Она записала в дневнике: «…На днях приедет Саня. А у меня двоится желание, двоится настроение. Одной все-таки тяжело, без близких. Но когда я желаю присутствия Сани, то всегда себе представляю кого-то близкого, родного, кто обо мне ласково подумает. Стоит же представить себе всю действительность, и руки опускаются. Опять начнется: “Сделай это! Найди то! Напиши для меня и т. д.”. И потом, меня прямо пугает мысль о физической близости. Старость, что ли? Но мне просто тяжела эта обязанность жены. Я так радуюсь своей постели, одиночеству, покою. Если бы еще эти объятия являлись завершением гаммы сердечных переживаний. <…> Но у нас это теперь чисто супружеское, холодное, деловое. <…> Так заканчивается день. И что досадно: мне кажется, будто Санька часто и сам вовсе не в настроении, но считает, что так надо.
Если б он мог жить тут как товарищ! Как веселый товарищ он мне мил, я люблю с ним говорить, даже приласкать его, он же милый мальчик. Но не супружество! Это тяжело».
Шляпников вновь приехал 8 марта 1915 года, и этот приезд Александру не обрадовал, но скорее раздосадовал. Накануне она получила известие, которое едва не сразило ее. Александр Саткевич сообщил, что скоро женится, и просил поздравить его с законным браком. По этому поводу появилась возмущенная запись в дневнике Коллонтай: «И с кем?! С очень, очень обыденной “дамочкой”, безличной и типично буржуазной. <…> Я понимаю прекрасно всю психологию Дяденьки и рада за него, потому что сейчас это то, что ему нужно. И потому, что она даст ему все свое тепло, заботу. А он, бедный, в этом очень нуждается. У меня даже теперь какое-то чувство успокоения за него, но, когда я читала письмо, сидя у Ротхейм (я его там получила), мне казалось, что я читаю письмо с извещением о смерти близкого человека. Эта свадьба – крест на нашу долголетнюю, особенную близость-дружбу. Ровно двадцать лет знакомства, дружбы, понимания. <…> Сколько пережито! Двадцать лет? Мне кажется, много, много больше. Мне кажется, у меня всегда была Дядина дружба, его забота, его исключительная привязанность. Великая, незаменимая ценность! Опора, последняя опора в жизни! Казалось, без нее вообще не прожить. Сколько раз в самые тяжелые минуты жизни борьба, сознание, что где-то есть человек, для которого я самое дорогое в жизни, давали силы и вносили утешение. Мысль, что всегда можно позвать Дяденьку, давала иллюзию, что я не одна, и помогала нести жизнь… Я знала <…> что где-то есть человек, к которому я всегда могу обратиться и за большим, и за малым, который сделает для меня все, что сможет, и сделает с радостью…

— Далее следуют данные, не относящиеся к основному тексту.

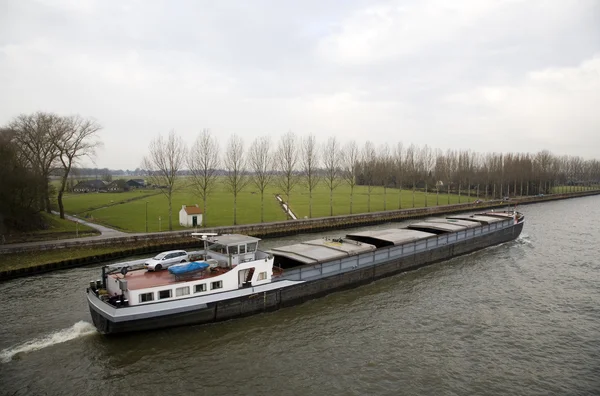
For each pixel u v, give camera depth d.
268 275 34.69
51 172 78.31
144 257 55.00
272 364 26.39
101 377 24.39
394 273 46.75
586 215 103.88
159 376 24.66
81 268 48.53
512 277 46.28
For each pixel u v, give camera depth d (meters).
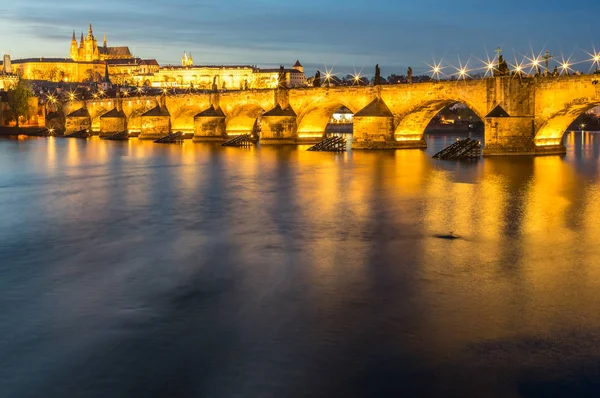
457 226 41.47
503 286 27.64
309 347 21.19
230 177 71.69
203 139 151.12
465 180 67.19
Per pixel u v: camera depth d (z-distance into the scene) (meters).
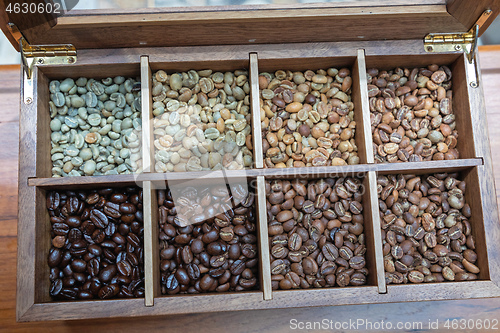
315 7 0.25
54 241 0.26
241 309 0.24
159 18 0.24
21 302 0.24
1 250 0.29
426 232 0.27
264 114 0.28
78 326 0.28
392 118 0.28
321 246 0.26
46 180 0.25
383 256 0.26
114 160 0.27
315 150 0.27
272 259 0.26
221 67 0.28
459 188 0.27
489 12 0.25
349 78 0.28
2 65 0.32
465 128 0.27
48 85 0.27
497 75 0.33
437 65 0.29
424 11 0.25
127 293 0.25
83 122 0.27
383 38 0.27
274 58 0.27
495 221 0.26
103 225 0.26
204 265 0.26
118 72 0.28
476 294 0.25
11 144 0.31
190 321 0.28
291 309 0.29
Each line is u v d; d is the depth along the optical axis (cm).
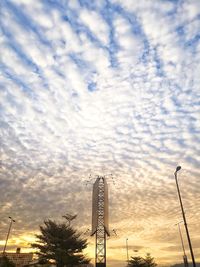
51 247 4972
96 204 6144
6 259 4703
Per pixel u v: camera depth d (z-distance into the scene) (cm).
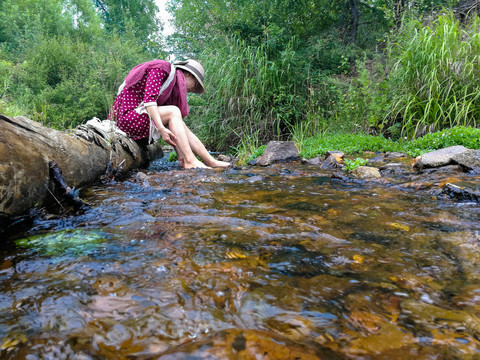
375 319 78
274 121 637
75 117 681
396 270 104
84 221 159
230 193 223
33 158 169
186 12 781
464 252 117
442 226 148
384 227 147
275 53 692
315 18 809
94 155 262
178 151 376
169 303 85
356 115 567
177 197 211
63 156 209
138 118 367
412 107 478
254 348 67
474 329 74
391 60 560
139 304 85
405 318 79
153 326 76
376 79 613
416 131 475
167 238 134
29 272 104
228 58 660
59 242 130
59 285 95
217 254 117
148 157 443
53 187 183
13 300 87
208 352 66
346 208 181
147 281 97
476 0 687
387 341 70
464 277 99
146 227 148
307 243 128
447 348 68
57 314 81
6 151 150
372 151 434
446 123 462
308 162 388
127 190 234
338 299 87
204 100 655
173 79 371
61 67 780
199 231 142
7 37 1196
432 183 232
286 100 625
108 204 191
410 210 175
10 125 164
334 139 489
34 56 819
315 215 167
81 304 85
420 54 491
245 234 138
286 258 113
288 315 80
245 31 729
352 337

Провела бессонную ночь. <…> Так сиротливо! Если б я чего хотела сейчас, так это одного: присутствия Дяденьки. Выплакаться на его плече, на все, на все пожаловаться <…> Теперь я для него почти чужая. А сколько лет и сколько мук нас связывало. И сколько тепла и добра я от него видела! Это единственный человек, который меня не только любил по-настоящему, по-большому, по-человечески, но и знал, и понимал».

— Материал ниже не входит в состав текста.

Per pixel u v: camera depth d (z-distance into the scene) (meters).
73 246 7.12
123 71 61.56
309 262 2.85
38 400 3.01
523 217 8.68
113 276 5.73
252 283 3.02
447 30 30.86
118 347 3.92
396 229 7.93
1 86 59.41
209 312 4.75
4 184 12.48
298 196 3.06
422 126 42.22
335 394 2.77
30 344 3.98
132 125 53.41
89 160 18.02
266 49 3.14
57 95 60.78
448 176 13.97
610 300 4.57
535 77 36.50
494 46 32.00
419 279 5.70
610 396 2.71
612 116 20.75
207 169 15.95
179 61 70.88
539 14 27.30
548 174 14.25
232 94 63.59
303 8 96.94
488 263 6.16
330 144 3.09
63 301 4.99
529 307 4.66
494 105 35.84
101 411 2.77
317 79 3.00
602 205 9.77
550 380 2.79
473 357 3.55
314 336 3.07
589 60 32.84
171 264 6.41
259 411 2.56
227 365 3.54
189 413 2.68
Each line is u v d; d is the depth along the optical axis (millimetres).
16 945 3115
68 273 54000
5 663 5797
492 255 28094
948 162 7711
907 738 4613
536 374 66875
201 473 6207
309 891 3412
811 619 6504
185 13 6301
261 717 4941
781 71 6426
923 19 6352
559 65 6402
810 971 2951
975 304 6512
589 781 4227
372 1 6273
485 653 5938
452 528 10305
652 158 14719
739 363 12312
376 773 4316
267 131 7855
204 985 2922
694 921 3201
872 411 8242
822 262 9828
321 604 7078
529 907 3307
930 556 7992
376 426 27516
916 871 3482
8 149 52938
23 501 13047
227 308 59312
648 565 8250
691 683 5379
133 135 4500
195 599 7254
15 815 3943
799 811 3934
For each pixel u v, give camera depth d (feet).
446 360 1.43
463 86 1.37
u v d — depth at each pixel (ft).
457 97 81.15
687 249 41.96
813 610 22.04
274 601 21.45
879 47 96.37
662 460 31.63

Непонятно, на что Александра надеялась, много лет держа на расстоянии своего старого преданного любовника. Александр Александрович терпеливо ждал, что когда-нибудь она к нему вернется, дабы вместе обустроить семейный очаг, пусть даже не в законном браке. Но Александре Михайловне семейный очаг был не нужен, он ее пугал, так как неизбежно ограничил бы ее свободу.
Периодически наезжавший Шляпников все больше тяготил ее. Сказывались и долгая разлука с Россией, и бездеятельность. У нее началась депрессия, она писала о своем одиночестве и ненужности.

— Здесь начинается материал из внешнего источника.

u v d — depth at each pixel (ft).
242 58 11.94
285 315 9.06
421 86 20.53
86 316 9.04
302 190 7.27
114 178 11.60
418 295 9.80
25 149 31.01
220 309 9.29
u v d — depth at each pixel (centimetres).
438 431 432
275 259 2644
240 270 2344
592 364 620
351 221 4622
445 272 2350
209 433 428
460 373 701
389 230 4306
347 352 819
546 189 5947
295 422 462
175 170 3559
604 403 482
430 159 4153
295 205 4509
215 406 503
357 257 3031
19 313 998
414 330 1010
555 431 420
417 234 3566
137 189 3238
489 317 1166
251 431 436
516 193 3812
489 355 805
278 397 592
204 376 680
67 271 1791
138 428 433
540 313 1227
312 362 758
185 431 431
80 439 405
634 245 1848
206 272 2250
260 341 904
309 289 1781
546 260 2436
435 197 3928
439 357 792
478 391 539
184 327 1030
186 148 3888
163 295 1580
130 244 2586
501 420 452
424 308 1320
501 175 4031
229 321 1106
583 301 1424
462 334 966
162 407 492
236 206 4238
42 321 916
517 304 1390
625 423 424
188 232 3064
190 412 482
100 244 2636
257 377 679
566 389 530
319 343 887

Шляпников уехал выполнять очередное ленинское задание в Лондон. Там нашелся издатель, готовый издать сочинения вождя большевиков. Вместе со Шляпниковым поехала еще одна русская эмигрантка – юная Лида, «из эсеров», как писала о ней Коллонтай, «чистая и милая девушка, но узкая, не чувствует, что совершается сейчас». Ревности Александра как будто не испытывала. В дневнике она отметила: «Проводила Александра – и отдыхаю. Он пробыл здесь один месяц и три дня, а кажется, был год. До чего устала вся! Как всегда, при нем ничего не наработала, запустила даже свои одежды и сижу без денег. Сижу без сапог и даже без белья – все рвется и рвется. <…> Мы живем на то, что зарабатываю я одна. Когда я одна, могу помогать еще и товарищам, и партию поддерживать, а с Александром ничего не остается».